A recoating process was carried out and the P_LOSSvalue was calculated in the same manner as that in Example 19 with the exception that the double clad optical fiber was not cooled in the removal step, and, in the recoating step, the ultraviolet curable resin (fluorinated acrylate resin) was applied on the surface of the first cladding layer under normal pressure without reducing the pressure, and the completion of the curing of the resin was visually determined. This operation was repeated 10 times. As a result, the average of the P_LOSSvalues was 0.60 dB.
While a preferred embodiment of the invention has been described and illustrated above, it should be understood that this is exemplary of the invention and is not to be considered as limiting. Additions, omissions, substitutions, and other modifications can be made without departing from the scope of the present invention.
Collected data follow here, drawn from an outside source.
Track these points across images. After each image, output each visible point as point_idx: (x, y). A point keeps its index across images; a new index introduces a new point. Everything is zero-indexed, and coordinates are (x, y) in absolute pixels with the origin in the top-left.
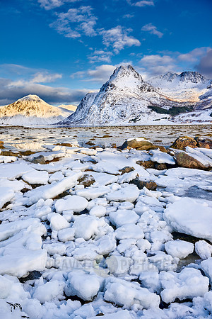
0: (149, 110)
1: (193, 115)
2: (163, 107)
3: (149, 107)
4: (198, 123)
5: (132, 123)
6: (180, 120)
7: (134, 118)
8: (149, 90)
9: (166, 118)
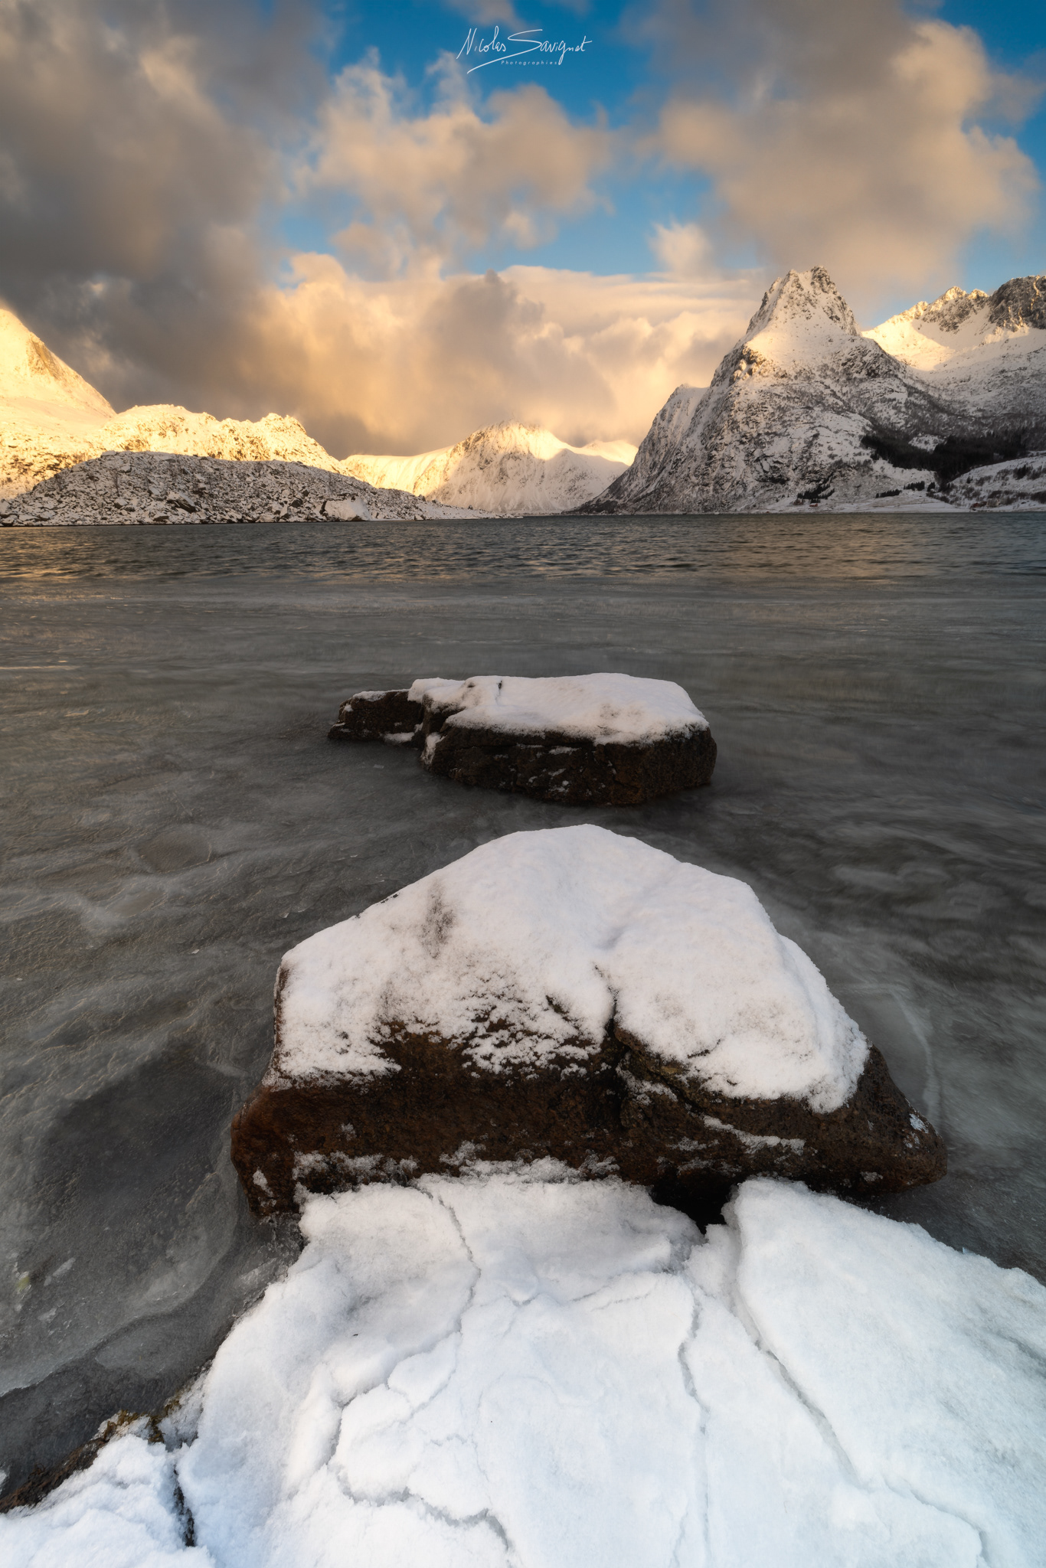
0: (866, 455)
2: (914, 442)
3: (866, 441)
5: (806, 507)
6: (970, 493)
7: (811, 486)
9: (919, 486)
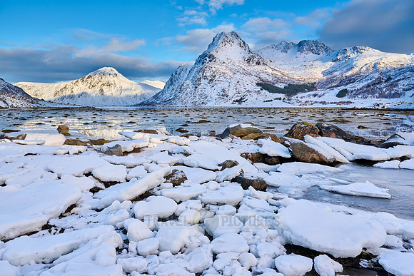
0: (259, 88)
1: (315, 95)
2: (276, 85)
3: (258, 84)
4: (321, 106)
5: (237, 105)
6: (298, 101)
7: (239, 98)
8: (258, 63)
9: (280, 99)
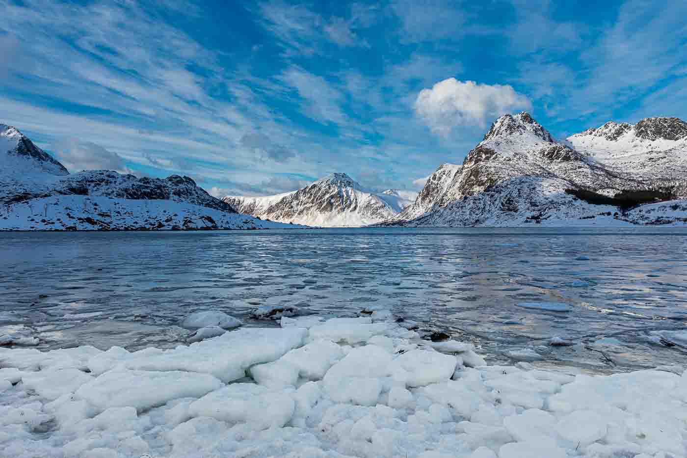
0: (570, 197)
1: (675, 207)
2: (600, 192)
3: (568, 191)
5: (533, 224)
6: (642, 217)
7: (536, 213)
8: (567, 158)
9: (609, 214)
Accordingly, the invention is not to be considered as being limited by the foregoing description, and is only limited by the scope of the appended claims.

Claims

1. A method for recoating a double clad optical fiber having a core, a first cladding layer that surrounds the core, and a coating layer that covers the first cladding layer, in which the coating layer includes a second cladding layer that surrounds the first cladding layer, the method comprising:

a step of removing the coating layer and exposing the first cladding layer; and

a step of applying a curable resin on top of the exposed first cladding layer under reduced pressure, followed by curing of the curable resin under normal pressure, thereby forming a recoat layer.

2. The method for recoating a double clad optical fiber according claim 1,

wherein the curable resin is applied on top of the first cladding layer while heating the curable resin at a temperature so as not to degrade or degenerate.

3. The method for recoating a double clad optical fiber according to claim 1, wherein the curable resin is cured while measuring a loss of a propagating light in the first cladding layer.

4. The method for recoating a double clad optical fiber according to claim 1, wherein the coating layer is removed by laser irradiation.

5. The method for recoating a double clad optical fiber according to claim 1, wherein the coating layer is removed while cooling to a temperature at which the second cladding layer does not degenerate.

6. The method for recoating a double clad optical fiber according to claim 1, wherein the curable resin is an ultraviolet curable resin and the second cladding layer is formed by curing an ultraviolet curable resin.

7. The method for recoating a double clad optical fiber according to claim 1, wherein the recoat layer is formed by a molding method, a die method or a casting method.